■ Supplied text
---------------

Our research explores the design of data centers, develops systems to monitor cloud computing infrastructure, and understand the reliability and manageability of hyperscalars.
-
Quadrant: A Cloud-Deployable NF Virtualization Platform
Jianfeng Wang, Tamás Lévai, Zhuojin Li, and 3 more authors
In SoCC ’22: Proceedings of the ACM Symposium on Cloud Computing 2022
Network Functions (NFs) now touch a significant fraction of Internet traffic. The hope has been that software-based NF Virtualization (NFV) would enable rapid development of new NFs by vendors and leverage the power and economics of commodity computing infrastructure for NF deployment. To date, no cloud NFV systems achieve NF chaining, isolation, SLO-adherence, and scaling together with existing cloud computing infrastructure and abstractions, all while achieving generality, speed, and ease of deployment; these properties are taken for granted in other cloud contexts but unavailable for NF processing. We present Quadrant, an efficient and secure cloud-deployable NFV system, and show that Quadrant’s approach of adapting existing cloud infrastructure to support packet processing can achieve NF chaining, isolation, generality, and performance in NFV. Quadrant reuses common cloud infrastructure such as Kubernetes, cloud functions, the Linux kernel, NIC hardware, and switches. It enables easy NFV deployment while delivering up to double the performance per core compared to the state of the art.
-
Optimal Oblivious Routing for Structured Networks
Sucha Supittayapornpong, Pooria Namyar, Mingyang Zhang, and 2 more authors
In IEEE INFOCOM 2022 - IEEE Conference on Computer Communications 2022
Oblivious routing distributes traffic from sources to destinations following predefined routes with rules independent of traffic demands. While finding optimal oblivious routing is intractable for general topologies, we show that it is tractable for structured topologies often used in datacenter networks. To achieve this, we apply graph automorphism and prove the existence of the optimal automorphism-invariant solution. This result reduces the search space to targeting the optimal automorphism-invariant solution. We design an iterative algorithm to obtain such a solution by alternating between two linear programs. The first program finds an automorphism-invariant solution based on representative variables and constraints, making the problem tractable. The second program generates adversarial demands to ensure the final result satisfies all possible demands. Since, the construction of the representative variables and constraints are combinatorial problems, we design polynomial-time algorithms for the construction. We evaluate proposed iterative algorithm in terms of throughput performance, scalability, and generality over three potential applications. The algorithm i) improves the throughput up to 87.5% over a heuristic algorithm for partially deployed FatTree, ii) scales for FatClique with a thousand switches, iii) is applicable to a general structured topology with non-uniform link capacity and server distribution.

---------------

■ Provided material

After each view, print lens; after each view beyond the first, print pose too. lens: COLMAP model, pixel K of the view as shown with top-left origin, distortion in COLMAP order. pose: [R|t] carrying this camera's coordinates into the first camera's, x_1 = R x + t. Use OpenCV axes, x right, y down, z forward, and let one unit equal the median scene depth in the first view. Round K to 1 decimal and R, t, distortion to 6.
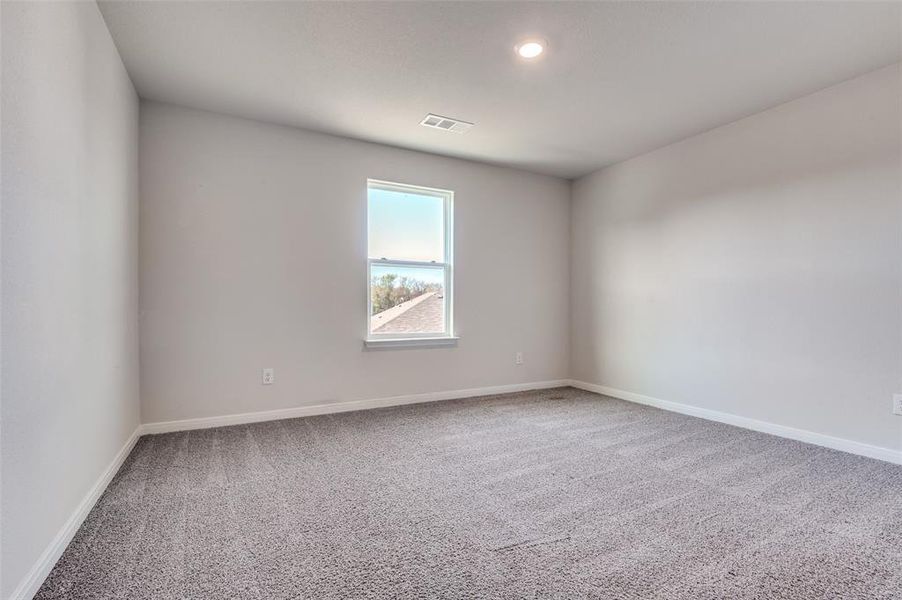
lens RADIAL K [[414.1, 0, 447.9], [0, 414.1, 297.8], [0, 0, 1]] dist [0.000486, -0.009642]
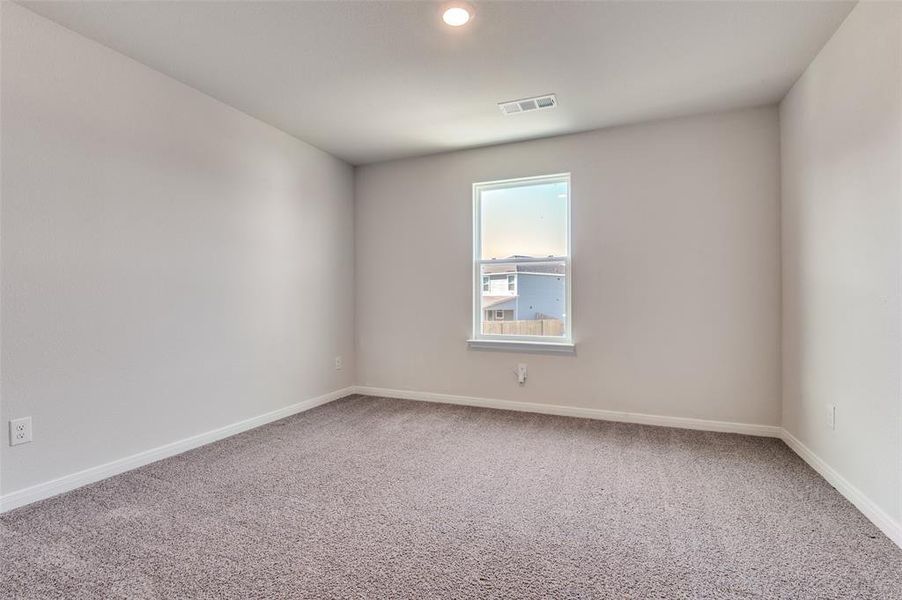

---------------

■ Goal of the exercise
Reproduce the passage from the publications page word for word, from "Our research explores" up to and including "manageability of hyperscalars.". You can set the listing aside; none of it is used.

■ Solution to this exercise
Our research explores the design of data centers, develops systems to monitor cloud computing infrastructure, and understand the reliability and manageability of hyperscalars.